[[ Listed records open ]]
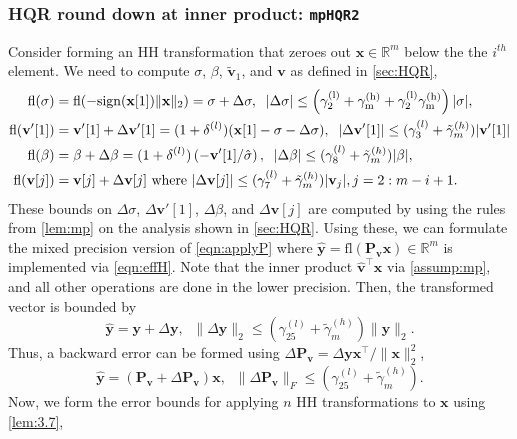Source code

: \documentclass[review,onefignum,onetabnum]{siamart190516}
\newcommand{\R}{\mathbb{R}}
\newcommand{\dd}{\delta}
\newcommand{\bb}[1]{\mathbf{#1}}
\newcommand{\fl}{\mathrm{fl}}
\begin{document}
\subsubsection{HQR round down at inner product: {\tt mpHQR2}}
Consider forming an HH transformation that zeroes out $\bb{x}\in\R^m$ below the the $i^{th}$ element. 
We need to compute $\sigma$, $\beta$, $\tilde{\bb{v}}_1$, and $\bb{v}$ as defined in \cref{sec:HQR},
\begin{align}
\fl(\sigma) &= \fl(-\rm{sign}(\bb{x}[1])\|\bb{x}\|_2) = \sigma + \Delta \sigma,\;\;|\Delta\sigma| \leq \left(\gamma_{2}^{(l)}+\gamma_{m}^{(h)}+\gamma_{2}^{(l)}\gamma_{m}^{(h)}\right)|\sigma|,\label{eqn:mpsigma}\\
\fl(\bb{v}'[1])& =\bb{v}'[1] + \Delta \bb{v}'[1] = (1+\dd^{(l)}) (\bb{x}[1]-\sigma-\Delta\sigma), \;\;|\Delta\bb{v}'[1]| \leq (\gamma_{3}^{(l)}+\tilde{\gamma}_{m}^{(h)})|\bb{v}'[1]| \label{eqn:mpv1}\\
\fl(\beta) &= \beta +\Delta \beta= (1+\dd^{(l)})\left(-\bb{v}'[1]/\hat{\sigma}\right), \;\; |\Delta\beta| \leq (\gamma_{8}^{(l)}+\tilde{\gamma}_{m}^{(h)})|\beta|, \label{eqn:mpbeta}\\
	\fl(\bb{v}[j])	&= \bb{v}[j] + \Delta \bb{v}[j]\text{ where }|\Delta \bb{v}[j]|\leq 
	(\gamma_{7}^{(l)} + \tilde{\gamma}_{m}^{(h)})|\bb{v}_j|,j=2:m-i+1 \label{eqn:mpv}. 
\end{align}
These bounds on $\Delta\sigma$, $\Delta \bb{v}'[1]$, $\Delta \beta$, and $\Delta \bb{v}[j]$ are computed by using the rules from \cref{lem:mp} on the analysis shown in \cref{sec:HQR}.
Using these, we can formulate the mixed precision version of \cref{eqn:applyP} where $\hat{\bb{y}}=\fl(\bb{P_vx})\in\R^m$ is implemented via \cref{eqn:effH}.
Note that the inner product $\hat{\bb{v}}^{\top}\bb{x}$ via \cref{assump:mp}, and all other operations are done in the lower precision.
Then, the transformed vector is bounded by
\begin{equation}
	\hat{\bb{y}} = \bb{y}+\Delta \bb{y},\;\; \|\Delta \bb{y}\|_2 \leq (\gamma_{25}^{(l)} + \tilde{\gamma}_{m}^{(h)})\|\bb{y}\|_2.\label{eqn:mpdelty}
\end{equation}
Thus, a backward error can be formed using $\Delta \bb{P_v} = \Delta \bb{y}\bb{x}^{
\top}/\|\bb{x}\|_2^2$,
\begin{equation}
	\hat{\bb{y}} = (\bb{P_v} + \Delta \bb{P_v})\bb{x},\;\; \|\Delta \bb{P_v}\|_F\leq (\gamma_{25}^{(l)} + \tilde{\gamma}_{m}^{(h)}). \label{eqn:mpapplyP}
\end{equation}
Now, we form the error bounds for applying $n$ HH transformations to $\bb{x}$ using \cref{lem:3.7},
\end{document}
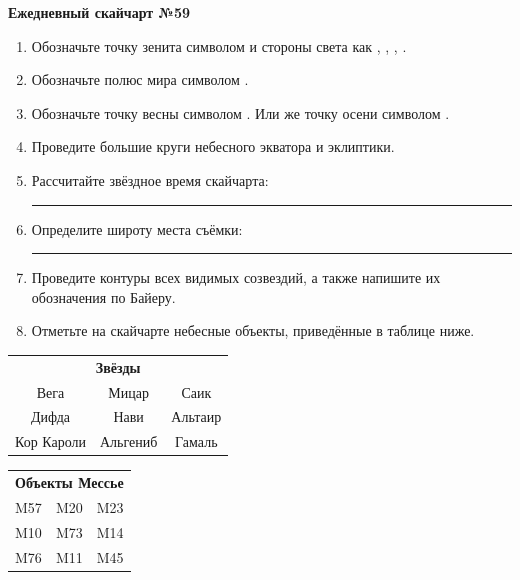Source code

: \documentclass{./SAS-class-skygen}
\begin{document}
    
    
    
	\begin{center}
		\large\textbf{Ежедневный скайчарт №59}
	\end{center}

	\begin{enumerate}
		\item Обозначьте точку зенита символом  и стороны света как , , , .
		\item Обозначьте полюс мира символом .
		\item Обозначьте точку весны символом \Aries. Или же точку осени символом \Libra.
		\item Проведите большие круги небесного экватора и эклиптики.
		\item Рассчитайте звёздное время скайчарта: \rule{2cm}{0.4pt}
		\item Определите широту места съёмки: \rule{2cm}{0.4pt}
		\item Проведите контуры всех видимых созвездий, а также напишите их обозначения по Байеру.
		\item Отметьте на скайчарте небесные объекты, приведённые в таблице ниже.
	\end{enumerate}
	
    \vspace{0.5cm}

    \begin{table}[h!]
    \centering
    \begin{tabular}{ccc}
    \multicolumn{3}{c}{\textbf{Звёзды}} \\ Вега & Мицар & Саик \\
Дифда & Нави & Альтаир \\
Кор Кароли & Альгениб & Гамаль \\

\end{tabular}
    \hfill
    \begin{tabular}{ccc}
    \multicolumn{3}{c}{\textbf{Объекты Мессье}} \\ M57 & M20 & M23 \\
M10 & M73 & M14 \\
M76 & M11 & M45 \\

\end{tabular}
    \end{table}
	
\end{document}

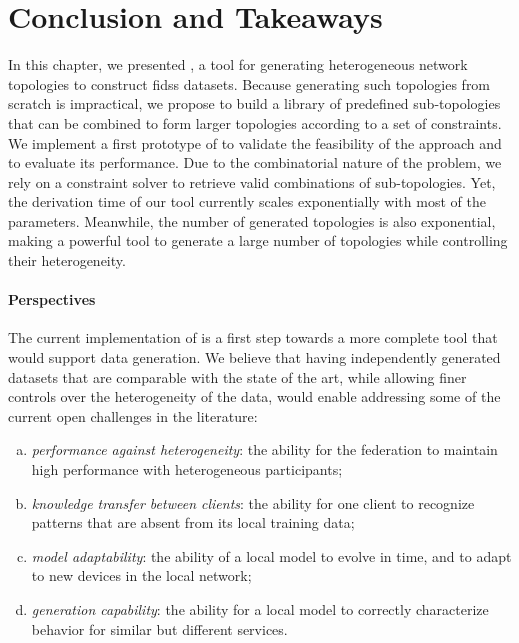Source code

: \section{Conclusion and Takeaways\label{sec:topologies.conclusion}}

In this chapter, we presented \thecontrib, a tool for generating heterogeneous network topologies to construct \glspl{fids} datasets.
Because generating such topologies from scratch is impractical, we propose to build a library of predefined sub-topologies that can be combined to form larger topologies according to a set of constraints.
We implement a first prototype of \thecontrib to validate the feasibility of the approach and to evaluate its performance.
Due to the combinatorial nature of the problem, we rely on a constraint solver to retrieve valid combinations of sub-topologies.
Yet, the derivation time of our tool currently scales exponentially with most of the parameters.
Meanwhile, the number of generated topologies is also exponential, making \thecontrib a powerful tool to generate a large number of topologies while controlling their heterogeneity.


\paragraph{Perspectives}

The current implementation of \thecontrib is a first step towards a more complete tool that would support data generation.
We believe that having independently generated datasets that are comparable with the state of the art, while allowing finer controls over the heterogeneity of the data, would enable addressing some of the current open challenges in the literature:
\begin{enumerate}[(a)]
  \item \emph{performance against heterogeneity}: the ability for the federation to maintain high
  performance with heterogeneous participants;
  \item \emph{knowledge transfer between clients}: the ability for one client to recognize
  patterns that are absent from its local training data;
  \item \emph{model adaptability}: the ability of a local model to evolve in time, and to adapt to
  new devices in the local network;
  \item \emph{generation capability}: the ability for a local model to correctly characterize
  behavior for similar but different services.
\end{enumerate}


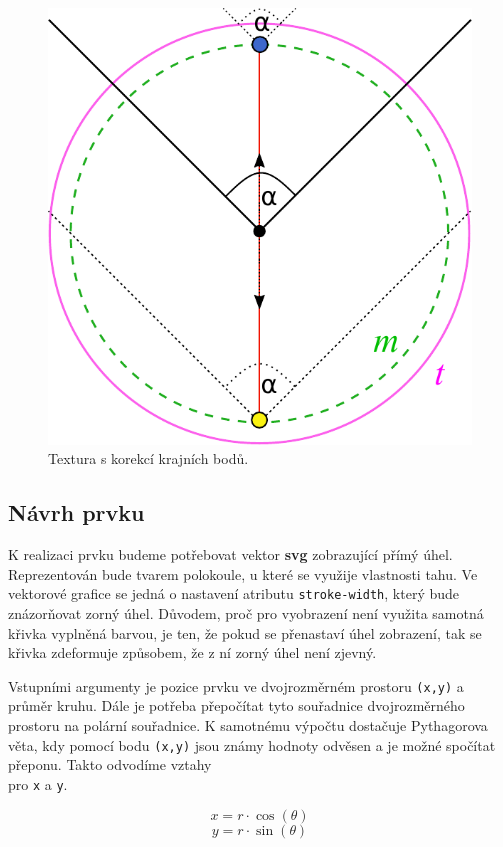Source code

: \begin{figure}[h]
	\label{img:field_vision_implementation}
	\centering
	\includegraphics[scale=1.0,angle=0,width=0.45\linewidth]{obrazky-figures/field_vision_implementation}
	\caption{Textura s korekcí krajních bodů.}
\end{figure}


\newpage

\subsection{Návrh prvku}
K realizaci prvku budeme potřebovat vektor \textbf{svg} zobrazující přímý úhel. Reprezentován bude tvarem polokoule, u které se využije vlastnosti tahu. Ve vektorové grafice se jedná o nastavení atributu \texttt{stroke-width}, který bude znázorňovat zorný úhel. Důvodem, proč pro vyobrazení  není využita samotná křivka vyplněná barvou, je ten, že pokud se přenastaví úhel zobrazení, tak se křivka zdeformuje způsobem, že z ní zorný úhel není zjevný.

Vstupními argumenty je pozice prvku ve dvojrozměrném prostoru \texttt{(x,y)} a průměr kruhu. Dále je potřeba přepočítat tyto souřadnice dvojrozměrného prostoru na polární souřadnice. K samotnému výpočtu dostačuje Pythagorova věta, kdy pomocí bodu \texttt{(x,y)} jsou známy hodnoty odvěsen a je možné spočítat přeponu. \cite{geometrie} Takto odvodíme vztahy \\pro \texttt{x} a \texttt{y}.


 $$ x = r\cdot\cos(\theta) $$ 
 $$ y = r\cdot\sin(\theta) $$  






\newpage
[[ Listed records closed ]]
What needs to be done: Copy out every line of the data that includes the word "multicolumn".

Answer to the problem:
    \multicolumn{3}{c}{\textbf{Звёзды}} \\ Вега & Мицар & Саик \\
    \multicolumn{3}{c}{\textbf{Объекты Мессье}} \\ M57 & M20 & M23 \\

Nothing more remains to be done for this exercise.